Remarqué à Sundance, Blindspotting pourrait bien créer la surprise dans nos salles. Ça serait amplement mérité.
Pour être honnêtes, au début nous nous attendions à pas grand chose de la part de Blindspotting, notamment parce qu’un discours autour de la violence policière envers la population afro-américaine peut vite devenir piégeux. Sauf qu’on s’est pris une bonne claque et qu’on va désormais tendre l’autre joue bien volontiers.

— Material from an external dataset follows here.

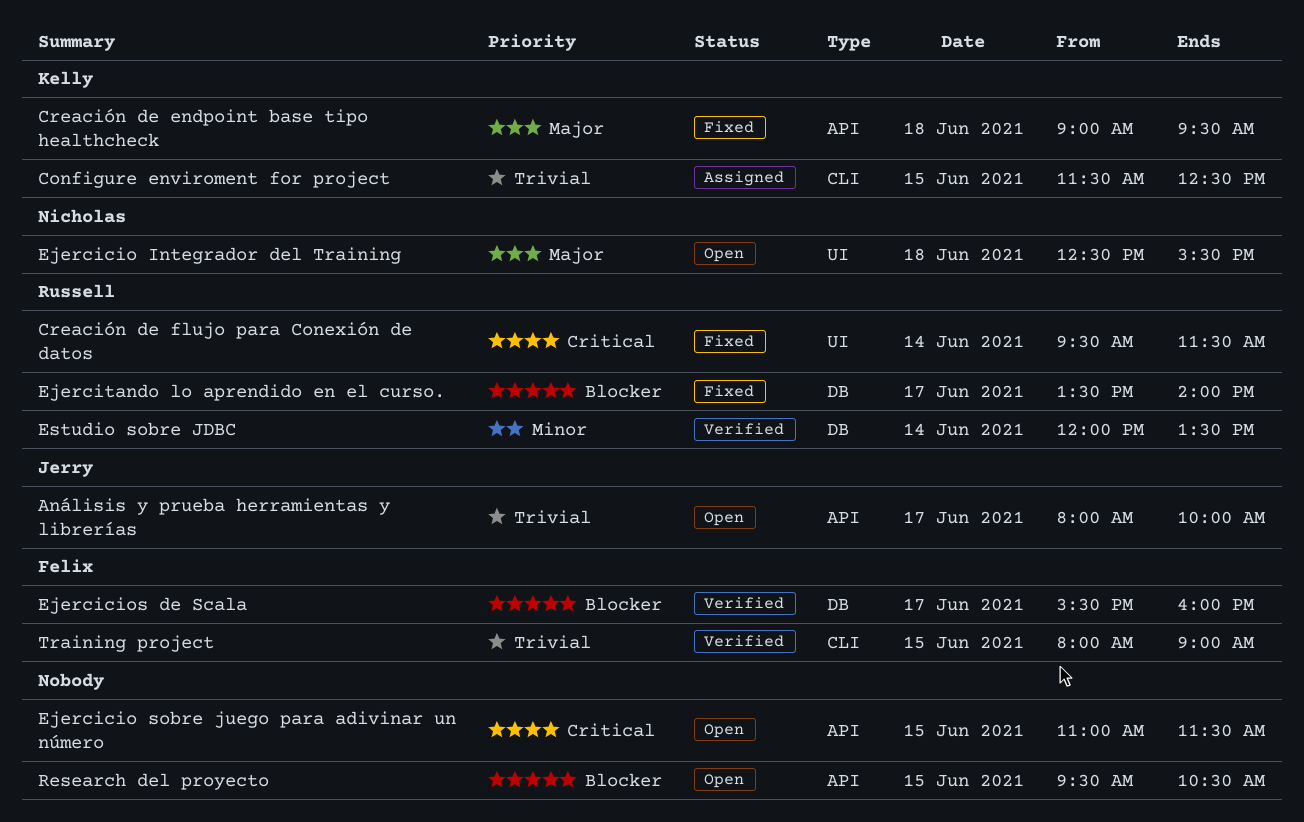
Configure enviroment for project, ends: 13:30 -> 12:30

Réalisé par Carlos Lopez Estrada, dont c’est le premier long, et scénarisé par deux amis d’enfance qui jouent également le duo principal, Daveed Diggs et Rafael Casal, le film respire la sincérité et la simplicité. Aucun pathos appuyé, aucun académisme, il n’y a aucune volonté de « bien faire » – cinématographiquement, les défauts sont là -, mais juste de faire avec le cœur et là-dessus, ça n’en manque pas.
Blindspotting n’a pas d’angle mort
Nos scénaristes-acteurs ne cherchent pas tant à faire parler les larmes que le mal-être. Celui qui nous prend quand la gentrification bouleverse notre quotidien ; celui qui nous met au sol quand la couleur de peau devient un problème ; celui qui pourrait même briser une amitié jugée indéfectible. Collin et Miles ne sont pas des contestataires, juste deux mecs paumés voulant survivre face au changement, face au racisme, face à eux-mêmes. Entre deux slams, il y a cette rage, cette émotion à fleur de peau qui habite ces hommes perdus dans leur propre ville, en quête d’une place dans ce monde, d’une identité. À l’image du titre du film (qui signifie « angle mort »), ils ouvrent enfin les yeux et rien n’est plus douloureux que la vérité.
La forme se montre aussi évocatrice que le fond et Estrada nous livre une mise en scène flashy, rythmé, presque en décalage avec les propos, mais qui finalement en dit tout autant. En servant de l’humour des personnages pour souligner l’absurde des situations, le réalisateur nous offre une certaine légèreté avant de nous asséner un coup de poing au détour d’un plan qui nous retourne l’estomac. D’un naturel désarmant et d’une justesse exemplaire, on assiste à une œuvre d’une puissance brutale. Blindspotting n’a rien d’un chef-d’œuvre, mais c’est un vrai choc.